→ SUPPLIED INFORMATION

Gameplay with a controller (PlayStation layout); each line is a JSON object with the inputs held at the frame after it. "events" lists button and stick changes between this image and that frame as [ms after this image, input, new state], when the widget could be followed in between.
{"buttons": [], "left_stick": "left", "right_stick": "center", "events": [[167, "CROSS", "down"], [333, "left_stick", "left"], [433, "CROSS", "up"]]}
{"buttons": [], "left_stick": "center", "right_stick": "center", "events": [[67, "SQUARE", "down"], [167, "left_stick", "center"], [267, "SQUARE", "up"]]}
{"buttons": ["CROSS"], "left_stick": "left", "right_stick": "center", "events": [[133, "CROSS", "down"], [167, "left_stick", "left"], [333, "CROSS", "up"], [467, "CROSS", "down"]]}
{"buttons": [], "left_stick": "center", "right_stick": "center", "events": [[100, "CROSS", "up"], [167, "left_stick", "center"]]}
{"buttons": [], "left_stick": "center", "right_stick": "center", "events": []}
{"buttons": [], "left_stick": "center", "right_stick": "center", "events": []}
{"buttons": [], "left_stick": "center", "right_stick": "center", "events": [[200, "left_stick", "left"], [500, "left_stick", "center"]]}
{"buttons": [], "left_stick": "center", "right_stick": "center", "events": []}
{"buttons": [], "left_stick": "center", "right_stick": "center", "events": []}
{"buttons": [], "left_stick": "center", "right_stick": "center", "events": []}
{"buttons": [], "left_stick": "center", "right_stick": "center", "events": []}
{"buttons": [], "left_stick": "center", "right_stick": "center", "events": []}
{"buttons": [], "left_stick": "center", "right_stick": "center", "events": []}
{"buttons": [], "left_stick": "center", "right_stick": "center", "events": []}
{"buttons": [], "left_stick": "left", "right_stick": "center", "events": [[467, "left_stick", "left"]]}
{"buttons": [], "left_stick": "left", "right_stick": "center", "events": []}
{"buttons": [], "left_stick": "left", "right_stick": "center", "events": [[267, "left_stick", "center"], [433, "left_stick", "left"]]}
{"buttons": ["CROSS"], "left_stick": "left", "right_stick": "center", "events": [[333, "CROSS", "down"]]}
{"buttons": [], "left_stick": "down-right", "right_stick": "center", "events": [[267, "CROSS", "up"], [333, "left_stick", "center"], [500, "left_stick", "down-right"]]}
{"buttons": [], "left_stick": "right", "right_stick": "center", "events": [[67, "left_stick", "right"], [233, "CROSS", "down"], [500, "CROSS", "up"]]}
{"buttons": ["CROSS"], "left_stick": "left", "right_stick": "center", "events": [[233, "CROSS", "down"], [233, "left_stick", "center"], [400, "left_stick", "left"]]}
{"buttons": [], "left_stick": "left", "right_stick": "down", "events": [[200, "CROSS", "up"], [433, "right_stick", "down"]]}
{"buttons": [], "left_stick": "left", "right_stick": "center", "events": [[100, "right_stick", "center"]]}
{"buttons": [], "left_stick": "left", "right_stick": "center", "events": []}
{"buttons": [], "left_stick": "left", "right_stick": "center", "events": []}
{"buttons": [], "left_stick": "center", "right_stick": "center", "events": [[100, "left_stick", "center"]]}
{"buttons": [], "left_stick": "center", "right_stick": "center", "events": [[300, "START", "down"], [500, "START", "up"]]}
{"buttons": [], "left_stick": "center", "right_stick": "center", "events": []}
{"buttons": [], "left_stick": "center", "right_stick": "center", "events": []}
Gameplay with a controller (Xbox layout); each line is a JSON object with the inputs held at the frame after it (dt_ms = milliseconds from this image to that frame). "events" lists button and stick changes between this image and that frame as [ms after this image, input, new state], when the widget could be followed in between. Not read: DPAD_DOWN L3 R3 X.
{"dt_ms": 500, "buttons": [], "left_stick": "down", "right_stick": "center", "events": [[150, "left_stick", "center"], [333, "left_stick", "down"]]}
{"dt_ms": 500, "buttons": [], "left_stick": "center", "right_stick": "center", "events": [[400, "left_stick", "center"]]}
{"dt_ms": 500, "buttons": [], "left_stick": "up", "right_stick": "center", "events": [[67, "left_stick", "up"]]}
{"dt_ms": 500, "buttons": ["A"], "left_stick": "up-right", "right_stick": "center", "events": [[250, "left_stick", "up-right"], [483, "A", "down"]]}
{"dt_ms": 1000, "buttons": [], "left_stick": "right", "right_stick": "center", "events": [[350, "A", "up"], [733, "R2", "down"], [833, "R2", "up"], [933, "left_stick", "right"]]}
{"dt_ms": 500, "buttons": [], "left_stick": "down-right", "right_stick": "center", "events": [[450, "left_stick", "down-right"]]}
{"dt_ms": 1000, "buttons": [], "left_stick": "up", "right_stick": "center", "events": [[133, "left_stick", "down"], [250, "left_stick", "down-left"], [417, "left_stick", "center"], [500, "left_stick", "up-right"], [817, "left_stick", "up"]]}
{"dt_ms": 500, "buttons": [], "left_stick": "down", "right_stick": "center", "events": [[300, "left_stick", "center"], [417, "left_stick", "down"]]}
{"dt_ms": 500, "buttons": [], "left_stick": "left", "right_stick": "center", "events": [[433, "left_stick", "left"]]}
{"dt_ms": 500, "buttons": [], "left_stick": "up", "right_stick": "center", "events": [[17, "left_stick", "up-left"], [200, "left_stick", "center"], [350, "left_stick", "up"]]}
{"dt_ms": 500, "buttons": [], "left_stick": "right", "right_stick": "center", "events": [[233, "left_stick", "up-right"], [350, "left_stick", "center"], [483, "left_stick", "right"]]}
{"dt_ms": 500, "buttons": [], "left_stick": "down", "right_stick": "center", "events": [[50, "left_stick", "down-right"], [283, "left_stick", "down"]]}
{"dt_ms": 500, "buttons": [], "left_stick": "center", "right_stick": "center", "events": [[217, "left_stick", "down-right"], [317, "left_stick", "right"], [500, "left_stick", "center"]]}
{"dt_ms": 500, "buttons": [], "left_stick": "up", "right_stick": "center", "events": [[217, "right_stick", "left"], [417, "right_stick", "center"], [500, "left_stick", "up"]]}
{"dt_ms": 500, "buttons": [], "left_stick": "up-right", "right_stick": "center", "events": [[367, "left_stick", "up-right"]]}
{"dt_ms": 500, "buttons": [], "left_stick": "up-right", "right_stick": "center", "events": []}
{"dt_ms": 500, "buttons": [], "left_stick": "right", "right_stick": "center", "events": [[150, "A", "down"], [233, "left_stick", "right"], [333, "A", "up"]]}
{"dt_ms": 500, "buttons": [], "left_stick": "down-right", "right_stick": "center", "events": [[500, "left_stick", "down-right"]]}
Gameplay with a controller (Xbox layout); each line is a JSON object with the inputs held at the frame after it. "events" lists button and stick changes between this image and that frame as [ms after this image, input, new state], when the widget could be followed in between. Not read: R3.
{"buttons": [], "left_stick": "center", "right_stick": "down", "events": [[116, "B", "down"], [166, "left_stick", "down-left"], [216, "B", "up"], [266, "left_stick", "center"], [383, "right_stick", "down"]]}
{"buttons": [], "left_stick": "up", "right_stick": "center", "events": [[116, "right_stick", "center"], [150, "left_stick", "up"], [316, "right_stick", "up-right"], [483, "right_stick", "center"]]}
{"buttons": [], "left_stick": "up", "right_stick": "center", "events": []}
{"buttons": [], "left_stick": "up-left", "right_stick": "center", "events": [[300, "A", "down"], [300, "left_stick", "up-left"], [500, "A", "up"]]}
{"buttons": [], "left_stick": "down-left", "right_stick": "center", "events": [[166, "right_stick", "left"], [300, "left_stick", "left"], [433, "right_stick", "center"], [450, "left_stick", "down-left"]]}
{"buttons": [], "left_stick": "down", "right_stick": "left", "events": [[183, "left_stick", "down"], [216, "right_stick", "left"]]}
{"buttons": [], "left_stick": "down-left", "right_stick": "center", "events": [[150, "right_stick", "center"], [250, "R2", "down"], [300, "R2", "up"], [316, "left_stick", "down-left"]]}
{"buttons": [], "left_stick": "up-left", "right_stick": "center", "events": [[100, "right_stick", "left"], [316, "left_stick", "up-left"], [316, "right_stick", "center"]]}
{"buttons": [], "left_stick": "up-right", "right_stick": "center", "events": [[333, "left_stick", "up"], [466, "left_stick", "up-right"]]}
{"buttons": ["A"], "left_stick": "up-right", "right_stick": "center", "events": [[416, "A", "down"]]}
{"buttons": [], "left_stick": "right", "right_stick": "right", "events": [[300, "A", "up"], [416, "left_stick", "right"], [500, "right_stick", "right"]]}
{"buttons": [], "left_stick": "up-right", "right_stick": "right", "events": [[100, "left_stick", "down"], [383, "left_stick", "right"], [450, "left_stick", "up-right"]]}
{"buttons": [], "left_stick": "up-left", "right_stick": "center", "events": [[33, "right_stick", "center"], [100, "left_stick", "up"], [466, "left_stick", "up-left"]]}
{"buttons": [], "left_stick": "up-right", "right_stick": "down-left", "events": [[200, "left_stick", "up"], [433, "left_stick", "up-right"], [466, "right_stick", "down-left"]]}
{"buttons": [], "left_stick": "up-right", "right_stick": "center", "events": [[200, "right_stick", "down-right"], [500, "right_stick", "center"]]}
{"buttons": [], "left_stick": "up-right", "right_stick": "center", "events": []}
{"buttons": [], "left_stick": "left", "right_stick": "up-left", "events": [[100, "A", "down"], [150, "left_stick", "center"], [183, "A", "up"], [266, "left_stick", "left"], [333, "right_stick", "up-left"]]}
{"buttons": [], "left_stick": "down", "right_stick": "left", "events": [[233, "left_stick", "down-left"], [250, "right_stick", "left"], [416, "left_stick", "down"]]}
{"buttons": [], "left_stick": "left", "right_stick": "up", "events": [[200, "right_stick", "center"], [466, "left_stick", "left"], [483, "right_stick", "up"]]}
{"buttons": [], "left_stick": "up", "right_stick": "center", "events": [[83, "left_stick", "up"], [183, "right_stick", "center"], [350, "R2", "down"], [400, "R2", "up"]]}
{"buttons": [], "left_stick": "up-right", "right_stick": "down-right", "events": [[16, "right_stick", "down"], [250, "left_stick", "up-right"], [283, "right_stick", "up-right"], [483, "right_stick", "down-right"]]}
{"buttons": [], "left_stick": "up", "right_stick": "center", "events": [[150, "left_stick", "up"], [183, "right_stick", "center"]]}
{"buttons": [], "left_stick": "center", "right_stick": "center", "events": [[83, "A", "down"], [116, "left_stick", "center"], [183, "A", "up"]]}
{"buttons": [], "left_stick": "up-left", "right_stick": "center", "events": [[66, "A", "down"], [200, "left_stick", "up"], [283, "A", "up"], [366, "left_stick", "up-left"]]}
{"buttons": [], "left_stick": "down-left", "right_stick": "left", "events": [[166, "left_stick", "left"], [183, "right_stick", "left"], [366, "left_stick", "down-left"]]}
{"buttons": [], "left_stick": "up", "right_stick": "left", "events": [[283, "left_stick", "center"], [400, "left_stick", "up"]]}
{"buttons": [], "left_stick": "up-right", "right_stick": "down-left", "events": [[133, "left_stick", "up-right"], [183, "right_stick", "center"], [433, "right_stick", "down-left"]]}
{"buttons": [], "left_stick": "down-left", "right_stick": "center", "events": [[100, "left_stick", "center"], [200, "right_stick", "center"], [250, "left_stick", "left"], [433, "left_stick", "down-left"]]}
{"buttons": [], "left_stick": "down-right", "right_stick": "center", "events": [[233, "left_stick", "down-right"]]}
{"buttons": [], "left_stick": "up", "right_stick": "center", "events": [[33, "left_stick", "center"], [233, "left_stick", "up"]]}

→ PROBLEM DESCRIPTION
Working from the entries above, find every line in which the word "Xbox" occurs and copy it.

→ SOLVED EXERCISE
Gameplay with a controller (Xbox layout); each line is a JSON object with the inputs held at the frame after it (dt_ms = milliseconds from this image to that frame). "events" lists button and stick changes between this image and that frame as [ms after this image, input, new state], when the widget could be followed in between. Not read: DPAD_DOWN L3 R3 X.
Gameplay with a controller (Xbox layout); each line is a JSON object with the inputs held at the frame after it. "events" lists button and stick changes between this image and that frame as [ms after this image, input, new state], when the widget could be followed in between. Not read: R3.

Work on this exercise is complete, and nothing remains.